### What needs to be done:
Output only the lines of the entries that follow, starting at the one with "СЛУЖБА ПО КОНТРАКТУ" and running down to the one with "Hva skjer nå for barn?", both included and unchanged.

### Records supplied:

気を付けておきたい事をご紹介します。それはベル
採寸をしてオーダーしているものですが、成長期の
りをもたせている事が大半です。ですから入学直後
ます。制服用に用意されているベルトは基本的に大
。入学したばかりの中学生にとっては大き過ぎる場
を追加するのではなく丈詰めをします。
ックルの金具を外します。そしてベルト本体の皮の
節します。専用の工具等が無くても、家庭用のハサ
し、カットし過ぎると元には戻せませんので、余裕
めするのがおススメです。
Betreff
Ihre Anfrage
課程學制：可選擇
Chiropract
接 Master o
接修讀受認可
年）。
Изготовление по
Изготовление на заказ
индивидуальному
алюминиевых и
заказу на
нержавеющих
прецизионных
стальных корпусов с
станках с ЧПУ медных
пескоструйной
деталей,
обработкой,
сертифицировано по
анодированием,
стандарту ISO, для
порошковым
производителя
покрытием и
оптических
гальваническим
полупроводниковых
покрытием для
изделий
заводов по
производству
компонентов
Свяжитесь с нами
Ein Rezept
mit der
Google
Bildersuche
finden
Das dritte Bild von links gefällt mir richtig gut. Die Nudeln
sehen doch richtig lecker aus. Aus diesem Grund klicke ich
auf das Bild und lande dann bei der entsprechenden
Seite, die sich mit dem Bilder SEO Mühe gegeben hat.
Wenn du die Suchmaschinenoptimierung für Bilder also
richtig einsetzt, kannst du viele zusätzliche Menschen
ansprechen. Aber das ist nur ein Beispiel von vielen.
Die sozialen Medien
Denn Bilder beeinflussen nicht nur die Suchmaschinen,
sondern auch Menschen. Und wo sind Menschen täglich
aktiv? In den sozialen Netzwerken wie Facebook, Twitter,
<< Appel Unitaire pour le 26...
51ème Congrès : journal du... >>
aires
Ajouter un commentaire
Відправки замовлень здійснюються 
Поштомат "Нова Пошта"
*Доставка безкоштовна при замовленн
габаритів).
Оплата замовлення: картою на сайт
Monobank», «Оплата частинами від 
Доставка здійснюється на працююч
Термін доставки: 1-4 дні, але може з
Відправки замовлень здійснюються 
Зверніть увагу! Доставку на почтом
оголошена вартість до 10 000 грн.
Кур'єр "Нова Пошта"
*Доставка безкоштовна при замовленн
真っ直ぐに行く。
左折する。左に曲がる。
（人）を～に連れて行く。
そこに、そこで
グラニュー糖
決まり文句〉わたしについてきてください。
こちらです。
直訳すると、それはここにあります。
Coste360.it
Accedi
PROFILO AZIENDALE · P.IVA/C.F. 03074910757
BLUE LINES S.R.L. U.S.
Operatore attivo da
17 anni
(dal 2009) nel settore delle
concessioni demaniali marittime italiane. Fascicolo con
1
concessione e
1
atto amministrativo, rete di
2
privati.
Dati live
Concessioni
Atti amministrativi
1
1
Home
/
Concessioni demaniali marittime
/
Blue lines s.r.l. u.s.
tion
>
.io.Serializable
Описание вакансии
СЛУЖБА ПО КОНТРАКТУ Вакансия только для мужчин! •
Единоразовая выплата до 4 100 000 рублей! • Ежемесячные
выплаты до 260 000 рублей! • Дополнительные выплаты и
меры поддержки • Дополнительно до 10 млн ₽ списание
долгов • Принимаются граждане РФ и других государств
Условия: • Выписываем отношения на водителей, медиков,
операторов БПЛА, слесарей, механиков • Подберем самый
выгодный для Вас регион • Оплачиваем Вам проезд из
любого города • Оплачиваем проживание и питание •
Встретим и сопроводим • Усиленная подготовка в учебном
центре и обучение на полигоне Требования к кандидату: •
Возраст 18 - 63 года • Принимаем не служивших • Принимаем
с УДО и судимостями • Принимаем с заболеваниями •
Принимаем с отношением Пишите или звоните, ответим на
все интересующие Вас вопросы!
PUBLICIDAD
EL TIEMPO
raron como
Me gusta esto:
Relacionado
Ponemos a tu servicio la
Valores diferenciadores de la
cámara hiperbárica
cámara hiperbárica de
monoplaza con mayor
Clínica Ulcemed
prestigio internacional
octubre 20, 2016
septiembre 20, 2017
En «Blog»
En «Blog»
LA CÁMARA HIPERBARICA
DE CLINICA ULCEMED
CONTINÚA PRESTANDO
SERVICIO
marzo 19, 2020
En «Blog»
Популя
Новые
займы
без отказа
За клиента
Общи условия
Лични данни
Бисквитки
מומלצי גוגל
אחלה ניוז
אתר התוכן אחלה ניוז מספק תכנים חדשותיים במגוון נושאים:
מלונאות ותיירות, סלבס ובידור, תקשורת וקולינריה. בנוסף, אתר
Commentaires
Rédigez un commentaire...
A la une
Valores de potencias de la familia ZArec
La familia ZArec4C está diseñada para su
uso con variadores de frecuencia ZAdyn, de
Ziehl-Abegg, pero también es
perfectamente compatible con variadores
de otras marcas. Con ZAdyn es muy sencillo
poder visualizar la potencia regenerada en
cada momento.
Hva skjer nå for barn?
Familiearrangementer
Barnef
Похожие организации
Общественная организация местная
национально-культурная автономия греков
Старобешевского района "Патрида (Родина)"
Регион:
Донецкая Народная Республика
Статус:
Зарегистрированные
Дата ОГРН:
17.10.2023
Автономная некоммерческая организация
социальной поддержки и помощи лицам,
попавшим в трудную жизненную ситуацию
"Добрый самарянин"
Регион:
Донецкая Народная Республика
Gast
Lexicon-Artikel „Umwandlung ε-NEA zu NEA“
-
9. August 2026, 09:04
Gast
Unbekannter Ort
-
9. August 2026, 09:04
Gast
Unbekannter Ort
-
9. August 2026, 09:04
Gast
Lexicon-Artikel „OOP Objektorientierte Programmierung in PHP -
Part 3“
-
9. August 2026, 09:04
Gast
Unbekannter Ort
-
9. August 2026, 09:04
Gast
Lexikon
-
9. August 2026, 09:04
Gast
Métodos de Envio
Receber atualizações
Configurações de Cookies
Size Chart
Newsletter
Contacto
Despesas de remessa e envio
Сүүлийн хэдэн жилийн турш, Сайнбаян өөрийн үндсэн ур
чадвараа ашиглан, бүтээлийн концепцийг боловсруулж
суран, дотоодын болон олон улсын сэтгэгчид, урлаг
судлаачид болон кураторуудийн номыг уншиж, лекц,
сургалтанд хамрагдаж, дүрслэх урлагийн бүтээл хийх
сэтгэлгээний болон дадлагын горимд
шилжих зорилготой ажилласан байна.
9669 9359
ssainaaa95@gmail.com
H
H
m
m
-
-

### Reply:
СЛУЖБА ПО КОНТРАКТУ Вакансия только для мужчин! •
Единоразовая выплата до 4 100 000 рублей! • Ежемесячные
выплаты до 260 000 рублей! • Дополнительные выплаты и
меры поддержки • Дополнительно до 10 млн ₽ списание
долгов • Принимаются граждане РФ и других государств
Условия: • Выписываем отношения на водителей, медиков,
операторов БПЛА, слесарей, механиков • Подберем самый
выгодный для Вас регион • Оплачиваем Вам проезд из
любого города • Оплачиваем проживание и питание •
Встретим и сопроводим • Усиленная подготовка в учебном
центре и обучение на полигоне Требования к кандидату: •
Возраст 18 - 63 года • Принимаем не служивших • Принимаем
с УДО и судимостями • Принимаем с заболеваниями •
Принимаем с отношением Пишите или звоните, ответим на
все интересующие Вас вопросы!
PUBLICIDAD
EL TIEMPO
raron como
Me gusta esto:
Relacionado
Ponemos a tu servicio la
Valores diferenciadores de la
cámara hiperbárica
cámara hiperbárica de
monoplaza con mayor
Clínica Ulcemed
prestigio internacional
octubre 20, 2016
septiembre 20, 2017
En «Blog»
En «Blog»
LA CÁMARA HIPERBARICA
DE CLINICA ULCEMED
CONTINÚA PRESTANDO
SERVICIO
marzo 19, 2020
En «Blog»
Популя
Новые
займы
без отказа
За клиента
Общи условия
Лични данни
Бисквитки
מומלצי גוגל
אחלה ניוז
אתר התוכן אחלה ניוז מספק תכנים חדשותיים במגוון נושאים:
מלונאות ותיירות, סלבס ובידור, תקשורת וקולינריה. בנוסף, אתר
Commentaires
Rédigez un commentaire...
A la une
Valores de potencias de la familia ZArec
La familia ZArec4C está diseñada para su
uso con variadores de frecuencia ZAdyn, de
Ziehl-Abegg, pero también es
perfectamente compatible con variadores
de otras marcas. Con ZAdyn es muy sencillo
poder visualizar la potencia regenerada en
cada momento.
Hva skjer nå for barn?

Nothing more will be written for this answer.